Abstract

We propose a method to separate the inverse spin Hall effect (ISHE) from galvanomagnetic effects in spin pumping experiments on metallic bilayer systems by measuring the dc electromotive force in two orthogonal directions. Calculations of dc voltages in longitudinal and Hall directions induced in ${\mathrm{Ni}}_{81}{\mathrm{Fe}}_{19}$ and ${\mathrm{Ni}}_{81}{\mathrm{Fe}}_{19}\text{/}\mathrm{Pt}$ films at ferromagnetic resonance in a microwave cavity predict that contributions from ISHE and from the galvanomagnetic effects, i.e., the anisotropic magnetoresistance and the anomalous Hall effect, exhibit distinct signal symmetry as well as angular dependence when changing the direction of the external field with respect to the film plane.
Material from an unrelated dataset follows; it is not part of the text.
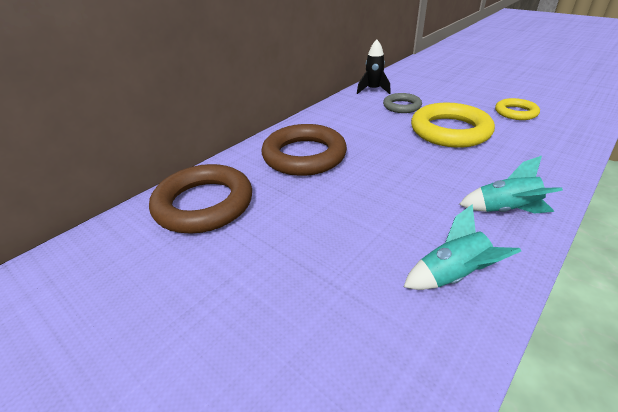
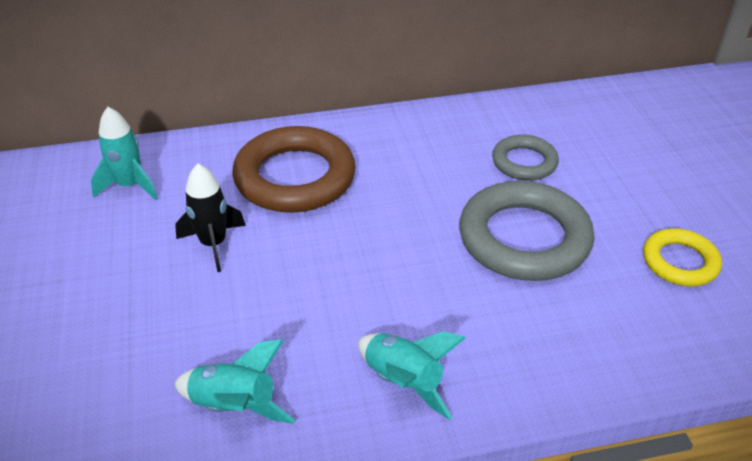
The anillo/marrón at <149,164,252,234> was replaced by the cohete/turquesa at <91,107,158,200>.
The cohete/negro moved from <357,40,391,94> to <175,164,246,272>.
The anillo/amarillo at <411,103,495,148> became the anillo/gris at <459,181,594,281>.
According to measurements on ${\mathrm{Ni}}_{81}{\mathrm{Fe}}_{19}\text{/}\mathrm{Pt}$, only that dc voltage component which includes ISHE is more than five times larger than purely galvanomagnetic components. This is corroborated by results on ${\mathrm{La}}_{0.67}{\mathrm{Sr}}_{0.33}{\mathrm{MnO}}_{3}\text{/}\mathrm{Pt}$ samples, demonstrating universality of this method.